The accumulating effects of the authority given to the new nation’s states, the overprivileging of southern representation, and the protection that allowed slave owners to cross state lines in pursuit of self-emancipated people were mortally significant. The consequences were decades in coming, but what many considered the outgrowth of a rational politics of compromise turned out to be the preparation of the soil, the planting of the seed, and the nurturing of a crop that would burst forth as the sectional crisis leading to the Civil War.
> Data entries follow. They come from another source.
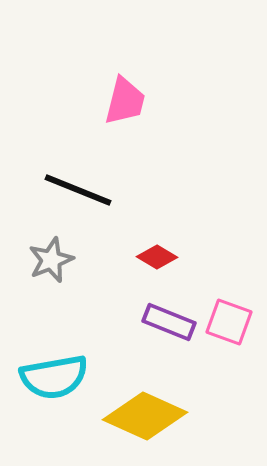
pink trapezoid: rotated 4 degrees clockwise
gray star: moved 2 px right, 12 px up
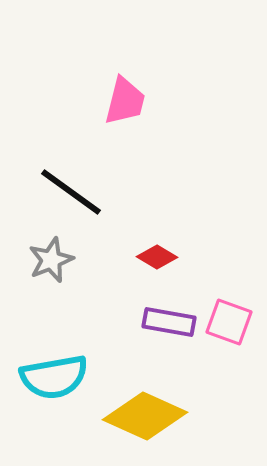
black line: moved 7 px left, 2 px down; rotated 14 degrees clockwise
purple rectangle: rotated 12 degrees counterclockwise
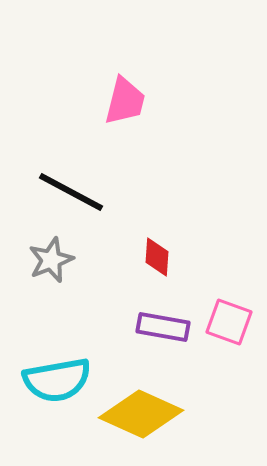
black line: rotated 8 degrees counterclockwise
red diamond: rotated 63 degrees clockwise
purple rectangle: moved 6 px left, 5 px down
cyan semicircle: moved 3 px right, 3 px down
yellow diamond: moved 4 px left, 2 px up
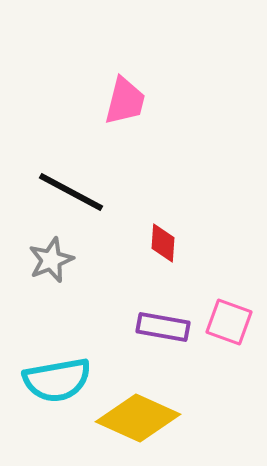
red diamond: moved 6 px right, 14 px up
yellow diamond: moved 3 px left, 4 px down
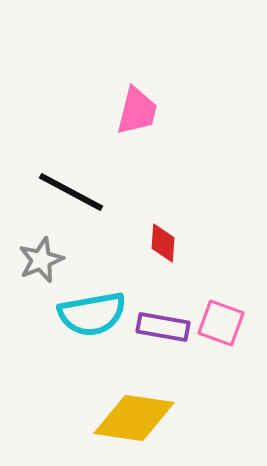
pink trapezoid: moved 12 px right, 10 px down
gray star: moved 10 px left
pink square: moved 8 px left, 1 px down
cyan semicircle: moved 35 px right, 66 px up
yellow diamond: moved 4 px left; rotated 16 degrees counterclockwise
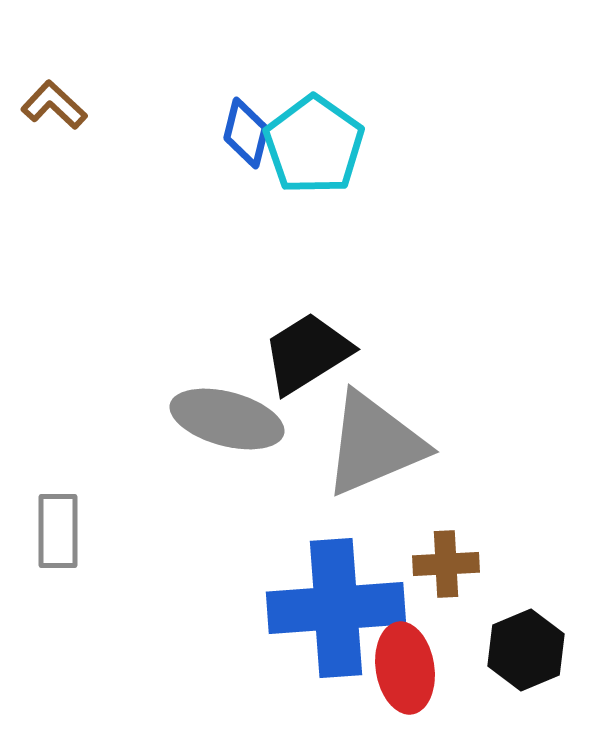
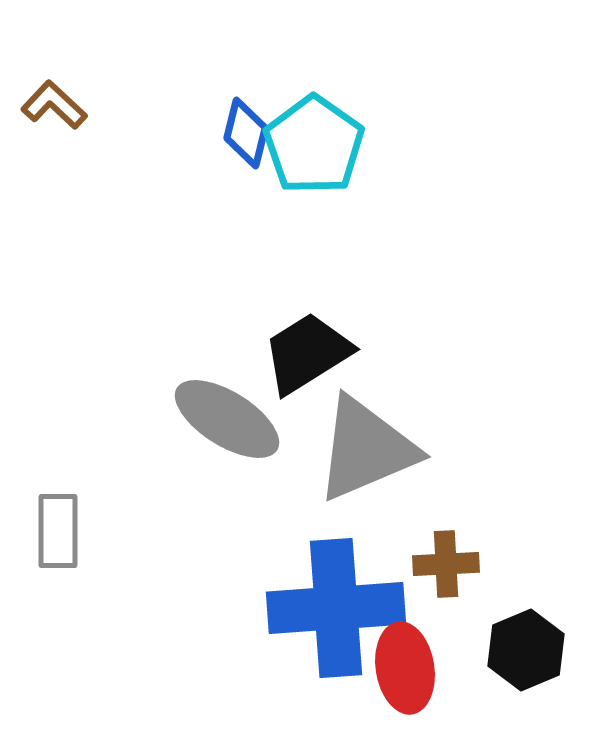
gray ellipse: rotated 17 degrees clockwise
gray triangle: moved 8 px left, 5 px down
The most important author of this nation’s founding document was Thomas Jefferson. A passionate defender of liberty and of states’ rights, Jefferson embodied the bitter ironies and illogics that were built into the country’s foundation. He criticized King George for promoting slavery in the English colonies, but he himself owned as many as six hundred slaves; he believed that enslaved people should be emancipated, but he freed only two of his laborers while he was alive and, as stipulated in his will, freed another five upon his death; finally, Jefferson was deeply opposed to the mixing of the races, but there is overwhelming evidence that Jefferson partnered with his slave Sally Hemings and fathered her six children.13

Scholars have been fighting over Jefferson’s contradictions for over three hundred years now. Reading his 1785 book, Notes on the State of Virginia, doesn’t clear up matters. In one moment, the reader finds Jefferson delineating differences between the races that resonate loudly and sympathetically with the brute force arguments of white supremacy. Yet elsewhere, Jefferson perceptively discusses the absurdities of the slave economy, anticipating today’s ideological and racial battles: “Deep rooted prejudices entertained by the whites; ten thousand recollections, by the blacks, of the injuries they have sustained; new provocations; the real distinctions which nature has made . . . will divide us into parties, and produce convulsions which will probably never end.”14

The injuries, of course, were real. They came in the form of a denial of one’s claims to citizenship status, in the form of disbelief regarding human capability, in the form of the whip ripping into bare flesh, in the form of the invasive clinical examinations when one was standing on the auction block, and in the form of the ships’ holds where one was shackled before crossing the Atlantic Ocean. Olaudah Equiano’s words are a powerful reminder of the deep wounds inflicted by this brutalizing and dehumanizing system. Recalling the scene when he first went below deck on the slave ship that carried him to the new world, Equiano wrote, “The shrieks of the women, and groans of the dying, rendered the whole a scene of horror most inconceivable.”15

The Interesting Narrative of the Life of Olaudah Equiano was an instant sensation when it was published in Britain. Although Equiano would not live to see his abolitionist ambitions realized, his memoir would play an important role in the rise of the international antislavery movement. The Interesting Narrative was published in 1789, eight years before Equiano died. It bears noting that the US Constitution, the instantiation of the ideas articulated in the Declaration of Independence, Thomas Jefferson’s masterwork, was ratified that same year.